Explore the material
1. In the passage on compilers that produce CUDA code, which two kinds of GPU memory does the R-Stream compiler not utilize?
2. Continue the passage on compilers that produce CUDA code, starting right after its final sentence.

Text passage
== Segment start ==
A few compilers take CUDA programs as input, and produce optimized CUDA as output. CUDA-lite [Ueng et al. 2008 ] relies on annotations to instruct the compiler how to improve the coalescing of global memory accesses and bandwidth to global memory. Yang et al. [2010] can optimize a naive CUDA kernel with thread remapping and data copy optimizations. Thread remapping merges neighboring threads or thread blocks, which can be viewed as a bottom-up version of tiling. Their compiler achieves impressive performance though it still requires the input CUDA kernel to be properly parallelized. In Unkule et al. [2012] , additional optimizations on CUDA code to 
manipulate thread granularity and improve register utilization are described, but the effectiveness of these optimizations may also be impacted by the initial parallelization specification.
Compilers based on a polyhedral framework have been proposed to transform sequential codes into optimized CUDA codes, including our work. Table VI summarizes features of these automatic parallelization systems targeting GPUs. Our compiler is the only one that can utilize the full memory hierarchy including texture and constant memory. With multiple code variant generation and direct support for parameter tuning, we have achieved very high performance, close or in some cases faster than manual tuning. We are also the first to report results on double-precision floating-point BLAS kernels. In the following, we summarize each of the compilers in Table VI and describe the code generation algorithm it uses. R-Stream [Leung et al. 2010 ] applies a fixed sequence of optimizations that are determined through a machine model. The approach of R-Stream represents a more traditional compiler where optimization is completely hidden by the compiler implementation, and autotuning is replaced with compiler models. While compilation is faster and the compiler is easier to use, the complexity of modeling modern architectures can lead to lower-performing generated code. The R-Stream compiler does not perform autotuning, nor does it utilize constant or texture memory. Some optimizations such as unrolling and privatization have to be applied after the code is lowered to the intermediate representation, whereas our system integrates these optimizations within the polyhedral framework. These limitations may partially explain why R-Stream's reported performance results fall far short of those presented in this article.
Various aspects of PLUTO to support C to CUDA transformation, are described in Baskaran et al. [2008a Baskaran et al. [ , 2008b Baskaran et al. [ , 2010 : individual algorithms such as finding parallel loops for two levels of parallelism with regard to global memory coalescing, finding data footprint size for shared memory copy and finding padding factors to avoid shared memory conflicts. In Baskaran et al. [2008b] , the autotuning portion and some of the code generation steps are performed outside the polyhedral compiler, which could limit the robustness and effectiveness of the solution. Autotuning is used in a limited way to generate multiple computation partitions arising from global memory coalescing, vary data placement in shared memory, and test a small number of parameter values, but in the later PLUTO paper ] parameter values and optimization strategies are fixed. Further, it is not shown how close their performance is compared to state-of-the-art manual optimization.
== Segment end ==
Source material
== Segment start ==
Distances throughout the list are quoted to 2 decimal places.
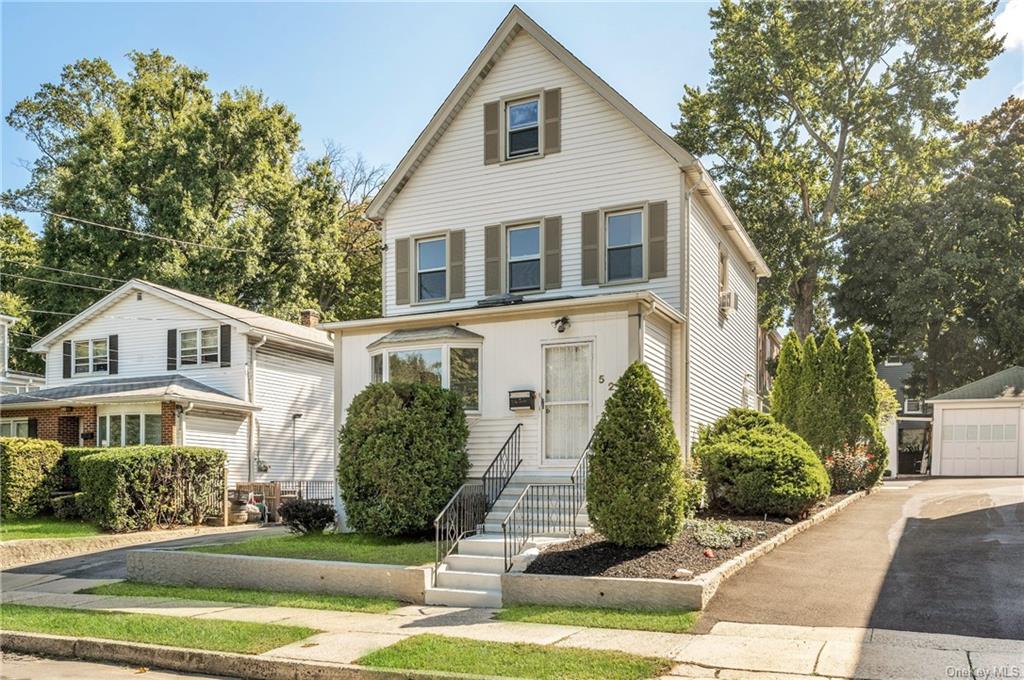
== Segment end ==
Results in order
1. Constant memory and texture memory.

2.
The closest work to ours is a script-controlled compilation framework by Cui et al. [2011] , designed specifically for generating BLAS kernels. The system takes the script, a predefined optimization scheme, and a data layout plan for matrices, as input to represent a complete optimization strategy. Complementary additional features of the compiler include transposed copy to global memory and padding of triangular matrices. The results reported in their paper are comparable to CUBLAS 3.2 (single precision only). As compared to our results, they use the identical optimization strategy for both the GTX-285 and C2050 for single-precision matrix-matrix multiply, while our experience and the experience of the MAGMA library developers [Nath et al. 2010 ] is that a different strategy is needed for C2050 (different computation partitioning, use of texture memory and additional optimizations). Data layout, mapping variants, and optimization strategies appear to try all valid possibilities among a (potentially large) enumerated set. The algorithm to generate optimization strategies, the number of variants generated, and strategies to prune variants are not described in detail in the paper. The compiler does not make use of constant or texture memory, and it is not clear how their approach can be expanded beyond BLAS kernels to more general application codes.
Par4All is also an automatic parallelization system that generates CUDA from sequential specification [Amini et al. 2011] . It implements a number of the same loop transformations, and relies on static analyses using abstract interpretation in polyhedral relational abstract domains. It does not employ autotuning. Rather, its focus is on automating and easing the migration of an existing code base to multi-core and many-core architectures. A complementary optimization in Amini et al. [2011] avoids copying temporary data between host and GPU.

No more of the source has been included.